(Beginning of EXERCISE INPUT)

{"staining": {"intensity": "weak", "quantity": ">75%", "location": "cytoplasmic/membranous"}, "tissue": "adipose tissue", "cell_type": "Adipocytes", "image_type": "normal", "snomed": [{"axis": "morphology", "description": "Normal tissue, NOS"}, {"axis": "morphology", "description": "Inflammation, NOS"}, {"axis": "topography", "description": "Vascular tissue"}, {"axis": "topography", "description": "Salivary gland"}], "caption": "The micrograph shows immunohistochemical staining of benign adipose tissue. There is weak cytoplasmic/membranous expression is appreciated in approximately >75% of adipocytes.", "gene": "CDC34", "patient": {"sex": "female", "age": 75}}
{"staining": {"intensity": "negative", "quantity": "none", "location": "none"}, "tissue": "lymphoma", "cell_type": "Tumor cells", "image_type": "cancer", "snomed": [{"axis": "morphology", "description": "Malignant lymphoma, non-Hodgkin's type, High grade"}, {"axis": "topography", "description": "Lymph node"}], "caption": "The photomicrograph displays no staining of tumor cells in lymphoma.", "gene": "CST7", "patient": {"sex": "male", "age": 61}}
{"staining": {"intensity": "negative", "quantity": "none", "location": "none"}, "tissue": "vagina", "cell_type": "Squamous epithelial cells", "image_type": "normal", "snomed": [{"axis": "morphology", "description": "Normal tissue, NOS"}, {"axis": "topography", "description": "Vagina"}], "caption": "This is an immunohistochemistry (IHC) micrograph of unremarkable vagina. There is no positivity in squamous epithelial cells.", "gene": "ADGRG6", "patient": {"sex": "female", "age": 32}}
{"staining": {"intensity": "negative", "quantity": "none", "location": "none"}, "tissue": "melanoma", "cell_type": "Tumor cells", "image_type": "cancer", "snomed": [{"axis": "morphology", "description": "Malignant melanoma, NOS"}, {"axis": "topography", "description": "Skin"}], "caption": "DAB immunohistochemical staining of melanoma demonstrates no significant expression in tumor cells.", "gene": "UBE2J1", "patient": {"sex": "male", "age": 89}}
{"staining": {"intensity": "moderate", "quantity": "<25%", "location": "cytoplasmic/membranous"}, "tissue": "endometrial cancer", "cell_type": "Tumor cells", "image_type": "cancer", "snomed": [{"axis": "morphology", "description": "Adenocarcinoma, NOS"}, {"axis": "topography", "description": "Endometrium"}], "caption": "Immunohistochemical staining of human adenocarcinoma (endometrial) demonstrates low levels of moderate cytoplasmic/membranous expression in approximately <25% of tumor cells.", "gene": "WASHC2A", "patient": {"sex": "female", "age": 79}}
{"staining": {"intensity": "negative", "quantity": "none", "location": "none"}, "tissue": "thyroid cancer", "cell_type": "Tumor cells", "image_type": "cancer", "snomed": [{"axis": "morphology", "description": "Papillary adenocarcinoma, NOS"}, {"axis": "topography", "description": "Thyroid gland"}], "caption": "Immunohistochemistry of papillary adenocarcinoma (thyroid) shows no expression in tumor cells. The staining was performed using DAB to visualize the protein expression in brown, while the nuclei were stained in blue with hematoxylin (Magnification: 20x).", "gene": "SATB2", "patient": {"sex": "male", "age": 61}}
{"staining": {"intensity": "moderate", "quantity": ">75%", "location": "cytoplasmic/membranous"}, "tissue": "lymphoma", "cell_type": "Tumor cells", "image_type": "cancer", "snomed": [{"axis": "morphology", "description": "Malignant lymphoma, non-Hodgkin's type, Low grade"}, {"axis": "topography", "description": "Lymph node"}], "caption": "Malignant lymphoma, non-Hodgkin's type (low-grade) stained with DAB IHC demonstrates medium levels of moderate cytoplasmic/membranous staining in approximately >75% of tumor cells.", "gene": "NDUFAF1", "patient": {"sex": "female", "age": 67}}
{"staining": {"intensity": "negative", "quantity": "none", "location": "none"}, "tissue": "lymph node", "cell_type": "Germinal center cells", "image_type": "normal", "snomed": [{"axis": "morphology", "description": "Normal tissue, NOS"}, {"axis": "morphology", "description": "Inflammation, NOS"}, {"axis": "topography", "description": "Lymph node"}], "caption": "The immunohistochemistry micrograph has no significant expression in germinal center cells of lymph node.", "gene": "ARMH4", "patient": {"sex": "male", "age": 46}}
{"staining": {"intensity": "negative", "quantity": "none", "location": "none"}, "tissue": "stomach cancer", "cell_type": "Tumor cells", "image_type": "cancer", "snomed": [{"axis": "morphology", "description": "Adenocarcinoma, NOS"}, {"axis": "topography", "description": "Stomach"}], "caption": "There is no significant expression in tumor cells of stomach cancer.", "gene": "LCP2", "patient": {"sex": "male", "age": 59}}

(End of EXERCISE INPUT)

# YOUR INSTRUCTIONS
Retype all of the records above, word for word.

# EXERCISE ANSWER
{"staining": {"intensity": "weak", "quantity": ">75%", "location": "cytoplasmic/membranous"}, "tissue": "adipose tissue", "cell_type": "Adipocytes", "image_type": "normal", "snomed": [{"axis": "morphology", "description": "Normal tissue, NOS"}, {"axis": "morphology", "description": "Inflammation, NOS"}, {"axis": "topography", "description": "Vascular tissue"}, {"axis": "topography", "description": "Salivary gland"}], "caption": "The micrograph shows immunohistochemical staining of benign adipose tissue. There is weak cytoplasmic/membranous expression is appreciated in approximately >75% of adipocytes.", "gene": "CDC34", "patient": {"sex": "female", "age": 75}}
{"staining": {"intensity": "negative", "quantity": "none", "location": "none"}, "tissue": "lymphoma", "cell_type": "Tumor cells", "image_type": "cancer", "snomed": [{"axis": "morphology", "description": "Malignant lymphoma, non-Hodgkin's type, High grade"}, {"axis": "topography", "description": "Lymph node"}], "caption": "The photomicrograph displays no staining of tumor cells in lymphoma.", "gene": "CST7", "patient": {"sex": "male", "age": 61}}
{"staining": {"intensity": "negative", "quantity": "none", "location": "none"}, "tissue": "vagina", "cell_type": "Squamous epithelial cells", "image_type": "normal", "snomed": [{"axis": "morphology", "description": "Normal tissue, NOS"}, {"axis": "topography", "description": "Vagina"}], "caption": "This is an immunohistochemistry (IHC) micrograph of unremarkable vagina. There is no positivity in squamous epithelial cells.", "gene": "ADGRG6", "patient": {"sex": "female", "age": 32}}
{"staining": {"intensity": "negative", "quantity": "none", "location": "none"}, "tissue": "melanoma", "cell_type": "Tumor cells", "image_type": "cancer", "snomed": [{"axis": "morphology", "description": "Malignant melanoma, NOS"}, {"axis": "topography", "description": "Skin"}], "caption": "DAB immunohistochemical staining of melanoma demonstrates no significant expression in tumor cells.", "gene": "UBE2J1", "patient": {"sex": "male", "age": 89}}
{"staining": {"intensity": "moderate", "quantity": "<25%", "location": "cytoplasmic/membranous"}, "tissue": "endometrial cancer", "cell_type": "Tumor cells", "image_type": "cancer", "snomed": [{"axis": "morphology", "description": "Adenocarcinoma, NOS"}, {"axis": "topography", "description": "Endometrium"}], "caption": "Immunohistochemical staining of human adenocarcinoma (endometrial) demonstrates low levels of moderate cytoplasmic/membranous expression in approximately <25% of tumor cells.", "gene": "WASHC2A", "patient": {"sex": "female", "age": 79}}
{"staining": {"intensity": "negative", "quantity": "none", "location": "none"}, "tissue": "thyroid cancer", "cell_type": "Tumor cells", "image_type": "cancer", "snomed": [{"axis": "morphology", "description": "Papillary adenocarcinoma, NOS"}, {"axis": "topography", "description": "Thyroid gland"}], "caption": "Immunohistochemistry of papillary adenocarcinoma (thyroid) shows no expression in tumor cells. The staining was performed using DAB to visualize the protein expression in brown, while the nuclei were stained in blue with hematoxylin (Magnification: 20x).", "gene": "SATB2", "patient": {"sex": "male", "age": 61}}
{"staining": {"intensity": "moderate", "quantity": ">75%", "location": "cytoplasmic/membranous"}, "tissue": "lymphoma", "cell_type": "Tumor cells", "image_type": "cancer", "snomed": [{"axis": "morphology", "description": "Malignant lymphoma, non-Hodgkin's type, Low grade"}, {"axis": "topography", "description": "Lymph node"}], "caption": "Malignant lymphoma, non-Hodgkin's type (low-grade) stained with DAB IHC demonstrates medium levels of moderate cytoplasmic/membranous staining in approximately >75% of tumor cells.", "gene": "NDUFAF1", "patient": {"sex": "female", "age": 67}}
{"staining": {"intensity": "negative", "quantity": "none", "location": "none"}, "tissue": "lymph node", "cell_type": "Germinal center cells", "image_type": "normal", "snomed": [{"axis": "morphology", "description": "Normal tissue, NOS"}, {"axis": "morphology", "description": "Inflammation, NOS"}, {"axis": "topography", "description": "Lymph node"}], "caption": "The immunohistochemistry micrograph has no significant expression in germinal center cells of lymph node.", "gene": "ARMH4", "patient": {"sex": "male", "age": 46}}
{"staining": {"intensity": "negative", "quantity": "none", "location": "none"}, "tissue": "stomach cancer", "cell_type": "Tumor cells", "image_type": "cancer", "snomed": [{"axis": "morphology", "description": "Adenocarcinoma, NOS"}, {"axis": "topography", "description": "Stomach"}], "caption": "There is no significant expression in tumor cells of stomach cancer.", "gene": "LCP2", "patient": {"sex": "male", "age": 59}}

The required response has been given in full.